Entries taken from a collection:
──────────────────────────────
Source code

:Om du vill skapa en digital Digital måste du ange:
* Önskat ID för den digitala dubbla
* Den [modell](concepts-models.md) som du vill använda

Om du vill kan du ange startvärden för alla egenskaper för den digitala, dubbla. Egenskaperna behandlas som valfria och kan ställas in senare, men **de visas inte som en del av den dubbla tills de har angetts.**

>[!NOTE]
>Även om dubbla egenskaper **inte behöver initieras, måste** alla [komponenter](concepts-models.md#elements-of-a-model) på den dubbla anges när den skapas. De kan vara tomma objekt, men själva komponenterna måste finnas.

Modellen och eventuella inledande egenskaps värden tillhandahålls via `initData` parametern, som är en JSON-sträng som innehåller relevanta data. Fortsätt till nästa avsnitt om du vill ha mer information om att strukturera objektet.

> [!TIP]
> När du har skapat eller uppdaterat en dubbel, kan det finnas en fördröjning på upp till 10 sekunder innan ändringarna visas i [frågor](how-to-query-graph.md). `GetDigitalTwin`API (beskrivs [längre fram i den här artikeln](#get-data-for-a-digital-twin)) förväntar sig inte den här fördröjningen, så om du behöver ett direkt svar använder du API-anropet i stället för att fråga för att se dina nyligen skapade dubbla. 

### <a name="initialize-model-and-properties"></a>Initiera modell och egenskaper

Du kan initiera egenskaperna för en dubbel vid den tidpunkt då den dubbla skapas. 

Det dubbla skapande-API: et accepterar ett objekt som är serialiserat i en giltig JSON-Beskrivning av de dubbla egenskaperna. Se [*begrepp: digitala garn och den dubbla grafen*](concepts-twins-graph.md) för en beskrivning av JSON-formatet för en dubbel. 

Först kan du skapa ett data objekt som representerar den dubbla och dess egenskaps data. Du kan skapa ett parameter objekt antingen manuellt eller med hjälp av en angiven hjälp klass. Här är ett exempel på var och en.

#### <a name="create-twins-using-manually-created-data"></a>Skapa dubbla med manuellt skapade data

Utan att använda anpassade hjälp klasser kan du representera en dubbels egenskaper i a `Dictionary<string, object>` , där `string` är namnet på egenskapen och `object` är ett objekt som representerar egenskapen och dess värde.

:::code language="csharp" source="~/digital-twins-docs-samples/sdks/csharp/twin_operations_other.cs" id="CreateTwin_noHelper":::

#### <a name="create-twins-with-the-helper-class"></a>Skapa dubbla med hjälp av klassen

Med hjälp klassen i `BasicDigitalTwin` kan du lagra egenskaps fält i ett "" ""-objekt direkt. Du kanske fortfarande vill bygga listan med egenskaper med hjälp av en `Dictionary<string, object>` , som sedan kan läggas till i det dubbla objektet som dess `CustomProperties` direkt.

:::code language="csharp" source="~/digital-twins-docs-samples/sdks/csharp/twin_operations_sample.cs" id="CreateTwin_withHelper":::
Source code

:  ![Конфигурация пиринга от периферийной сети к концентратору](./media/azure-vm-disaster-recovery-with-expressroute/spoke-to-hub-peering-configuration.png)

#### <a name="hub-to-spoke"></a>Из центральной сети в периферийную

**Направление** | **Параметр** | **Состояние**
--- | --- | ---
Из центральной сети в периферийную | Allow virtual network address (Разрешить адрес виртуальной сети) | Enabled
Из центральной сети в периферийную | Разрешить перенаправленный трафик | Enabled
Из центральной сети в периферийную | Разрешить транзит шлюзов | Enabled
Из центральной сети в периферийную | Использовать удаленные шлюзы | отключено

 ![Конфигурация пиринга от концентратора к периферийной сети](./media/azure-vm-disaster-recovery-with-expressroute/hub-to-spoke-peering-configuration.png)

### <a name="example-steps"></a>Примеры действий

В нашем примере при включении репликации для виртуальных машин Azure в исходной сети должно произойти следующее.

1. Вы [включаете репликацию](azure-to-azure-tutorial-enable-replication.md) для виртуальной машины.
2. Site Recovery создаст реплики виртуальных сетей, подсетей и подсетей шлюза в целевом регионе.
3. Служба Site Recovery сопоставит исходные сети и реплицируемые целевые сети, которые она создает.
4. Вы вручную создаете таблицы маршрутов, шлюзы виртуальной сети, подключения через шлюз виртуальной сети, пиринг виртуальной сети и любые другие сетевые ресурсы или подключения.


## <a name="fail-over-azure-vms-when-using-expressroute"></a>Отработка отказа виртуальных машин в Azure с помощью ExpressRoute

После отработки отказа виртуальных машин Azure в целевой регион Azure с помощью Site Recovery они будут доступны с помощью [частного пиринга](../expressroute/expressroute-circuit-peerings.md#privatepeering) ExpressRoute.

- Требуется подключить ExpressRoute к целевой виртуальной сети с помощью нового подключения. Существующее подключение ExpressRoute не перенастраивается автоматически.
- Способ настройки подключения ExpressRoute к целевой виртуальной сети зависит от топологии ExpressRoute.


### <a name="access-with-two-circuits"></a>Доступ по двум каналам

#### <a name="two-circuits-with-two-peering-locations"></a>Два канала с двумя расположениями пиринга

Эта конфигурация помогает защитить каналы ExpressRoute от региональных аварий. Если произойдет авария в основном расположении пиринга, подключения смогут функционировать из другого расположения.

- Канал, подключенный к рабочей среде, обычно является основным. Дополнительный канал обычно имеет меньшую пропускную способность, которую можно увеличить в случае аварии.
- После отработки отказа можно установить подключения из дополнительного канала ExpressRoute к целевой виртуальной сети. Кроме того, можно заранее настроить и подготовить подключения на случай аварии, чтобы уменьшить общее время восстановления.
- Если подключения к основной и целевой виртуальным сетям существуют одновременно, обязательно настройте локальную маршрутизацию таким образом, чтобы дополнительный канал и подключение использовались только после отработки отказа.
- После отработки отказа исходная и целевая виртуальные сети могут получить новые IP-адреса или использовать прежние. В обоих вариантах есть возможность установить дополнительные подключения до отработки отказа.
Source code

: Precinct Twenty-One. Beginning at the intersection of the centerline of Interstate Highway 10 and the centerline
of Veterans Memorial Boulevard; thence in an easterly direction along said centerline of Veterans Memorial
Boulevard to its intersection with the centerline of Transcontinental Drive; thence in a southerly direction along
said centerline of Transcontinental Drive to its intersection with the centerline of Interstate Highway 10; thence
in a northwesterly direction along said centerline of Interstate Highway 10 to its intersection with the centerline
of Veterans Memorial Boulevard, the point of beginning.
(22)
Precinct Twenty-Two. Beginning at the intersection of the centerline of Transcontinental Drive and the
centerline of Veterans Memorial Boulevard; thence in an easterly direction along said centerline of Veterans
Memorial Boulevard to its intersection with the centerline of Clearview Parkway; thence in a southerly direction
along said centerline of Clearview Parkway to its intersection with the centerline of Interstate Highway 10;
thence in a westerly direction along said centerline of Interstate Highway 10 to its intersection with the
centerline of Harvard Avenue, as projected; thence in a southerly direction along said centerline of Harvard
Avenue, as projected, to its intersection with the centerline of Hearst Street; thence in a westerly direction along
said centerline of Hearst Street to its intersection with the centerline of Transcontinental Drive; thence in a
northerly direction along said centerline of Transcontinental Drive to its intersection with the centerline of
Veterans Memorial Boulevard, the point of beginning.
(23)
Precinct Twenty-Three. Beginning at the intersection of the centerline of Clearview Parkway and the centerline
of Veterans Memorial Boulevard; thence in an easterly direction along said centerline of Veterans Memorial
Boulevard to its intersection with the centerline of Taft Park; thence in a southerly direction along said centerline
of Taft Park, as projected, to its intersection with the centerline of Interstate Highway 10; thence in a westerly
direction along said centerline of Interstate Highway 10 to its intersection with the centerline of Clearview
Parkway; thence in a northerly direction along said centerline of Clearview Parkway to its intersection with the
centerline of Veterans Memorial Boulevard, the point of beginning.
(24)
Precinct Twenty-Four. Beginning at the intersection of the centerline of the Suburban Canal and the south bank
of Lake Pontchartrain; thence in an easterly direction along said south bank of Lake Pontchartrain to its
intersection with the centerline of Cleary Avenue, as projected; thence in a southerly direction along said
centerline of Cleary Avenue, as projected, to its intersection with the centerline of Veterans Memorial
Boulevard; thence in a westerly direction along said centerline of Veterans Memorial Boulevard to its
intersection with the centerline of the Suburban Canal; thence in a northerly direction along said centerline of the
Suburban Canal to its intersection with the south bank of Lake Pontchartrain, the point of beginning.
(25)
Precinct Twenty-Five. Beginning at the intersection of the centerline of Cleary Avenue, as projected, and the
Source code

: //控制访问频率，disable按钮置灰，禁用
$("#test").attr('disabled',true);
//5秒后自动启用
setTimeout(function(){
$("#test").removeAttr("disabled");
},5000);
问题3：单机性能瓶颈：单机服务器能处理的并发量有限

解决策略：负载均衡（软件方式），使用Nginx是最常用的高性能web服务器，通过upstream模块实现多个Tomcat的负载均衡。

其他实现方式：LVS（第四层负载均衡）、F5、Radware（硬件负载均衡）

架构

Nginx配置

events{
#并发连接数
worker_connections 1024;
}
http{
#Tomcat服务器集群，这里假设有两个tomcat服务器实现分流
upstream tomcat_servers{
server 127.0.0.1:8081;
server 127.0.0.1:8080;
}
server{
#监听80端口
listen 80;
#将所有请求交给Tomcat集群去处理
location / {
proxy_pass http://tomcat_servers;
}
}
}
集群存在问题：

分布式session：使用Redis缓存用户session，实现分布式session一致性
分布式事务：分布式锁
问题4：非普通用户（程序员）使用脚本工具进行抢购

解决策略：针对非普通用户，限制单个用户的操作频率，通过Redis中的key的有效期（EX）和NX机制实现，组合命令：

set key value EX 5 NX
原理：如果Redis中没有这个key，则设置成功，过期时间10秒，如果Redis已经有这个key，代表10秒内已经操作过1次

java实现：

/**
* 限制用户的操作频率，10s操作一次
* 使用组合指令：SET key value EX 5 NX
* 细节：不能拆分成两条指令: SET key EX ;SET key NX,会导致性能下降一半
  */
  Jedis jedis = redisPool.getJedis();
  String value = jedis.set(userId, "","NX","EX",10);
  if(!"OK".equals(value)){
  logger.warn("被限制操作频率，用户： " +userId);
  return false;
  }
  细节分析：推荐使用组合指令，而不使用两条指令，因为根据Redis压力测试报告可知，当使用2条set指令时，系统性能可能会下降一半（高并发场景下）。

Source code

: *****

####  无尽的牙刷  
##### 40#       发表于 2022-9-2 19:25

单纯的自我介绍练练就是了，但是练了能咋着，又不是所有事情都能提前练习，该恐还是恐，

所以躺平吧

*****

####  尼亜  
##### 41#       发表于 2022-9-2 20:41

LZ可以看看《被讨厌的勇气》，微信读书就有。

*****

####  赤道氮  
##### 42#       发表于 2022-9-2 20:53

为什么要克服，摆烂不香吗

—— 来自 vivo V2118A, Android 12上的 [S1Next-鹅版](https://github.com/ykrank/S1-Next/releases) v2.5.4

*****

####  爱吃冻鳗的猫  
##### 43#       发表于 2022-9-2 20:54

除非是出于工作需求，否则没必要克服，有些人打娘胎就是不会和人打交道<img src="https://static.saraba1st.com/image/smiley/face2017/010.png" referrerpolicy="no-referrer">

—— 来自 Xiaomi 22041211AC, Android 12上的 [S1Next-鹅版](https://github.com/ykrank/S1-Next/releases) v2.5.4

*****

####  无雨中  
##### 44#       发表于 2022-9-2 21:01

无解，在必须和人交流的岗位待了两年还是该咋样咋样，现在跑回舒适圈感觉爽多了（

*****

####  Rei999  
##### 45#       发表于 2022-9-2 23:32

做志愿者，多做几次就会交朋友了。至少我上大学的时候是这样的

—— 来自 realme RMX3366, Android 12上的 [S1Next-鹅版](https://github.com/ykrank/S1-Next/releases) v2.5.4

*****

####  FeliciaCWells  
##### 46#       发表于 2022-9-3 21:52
──────────────────────────────
### WHAT IS EXPECTED
Each line from the one containing "使用组合指令：SET key value EX 5 NX" to the end of the entries above should be copied exactly, and no other line.

### THE ANSWER
* 使用组合指令：SET key value EX 5 NX
* 细节：不能拆分成两条指令: SET key EX ;SET key NX,会导致性能下降一半
  */
  Jedis jedis = redisPool.getJedis();
  String value = jedis.set(userId, "","NX","EX",10);
  if(!"OK".equals(value)){
  logger.warn("被限制操作频率，用户： " +userId);
  return false;
  }
  细节分析：推荐使用组合指令，而不使用两条指令，因为根据Redis压力测试报告可知，当使用2条set指令时，系统性能可能会下降一半（高并发场景下）。

Source code

: *****

####  无尽的牙刷  
##### 40#       发表于 2022-9-2 19:25

单纯的自我介绍练练就是了，但是练了能咋着，又不是所有事情都能提前练习，该恐还是恐，

所以躺平吧

*****

####  尼亜  
##### 41#       发表于 2022-9-2 20:41

LZ可以看看《被讨厌的勇气》，微信读书就有。

*****

####  赤道氮  
##### 42#       发表于 2022-9-2 20:53

为什么要克服，摆烂不香吗

—— 来自 vivo V2118A, Android 12上的 [S1Next-鹅版](https://github.com/ykrank/S1-Next/releases) v2.5.4

*****

####  爱吃冻鳗的猫  
##### 43#       发表于 2022-9-2 20:54

除非是出于工作需求，否则没必要克服，有些人打娘胎就是不会和人打交道<img src="https://static.saraba1st.com/image/smiley/face2017/010.png" referrerpolicy="no-referrer">

—— 来自 Xiaomi 22041211AC, Android 12上的 [S1Next-鹅版](https://github.com/ykrank/S1-Next/releases) v2.5.4

*****

####  无雨中  
##### 44#       发表于 2022-9-2 21:01

无解，在必须和人交流的岗位待了两年还是该咋样咋样，现在跑回舒适圈感觉爽多了（

*****

####  Rei999  
##### 45#       发表于 2022-9-2 23:32

做志愿者，多做几次就会交朋友了。至少我上大学的时候是这样的

—— 来自 realme RMX3366, Android 12上的 [S1Next-鹅版](https://github.com/ykrank/S1-Next/releases) v2.5.4

*****

####  FeliciaCWells  
##### 46#       发表于 2022-9-3 21:52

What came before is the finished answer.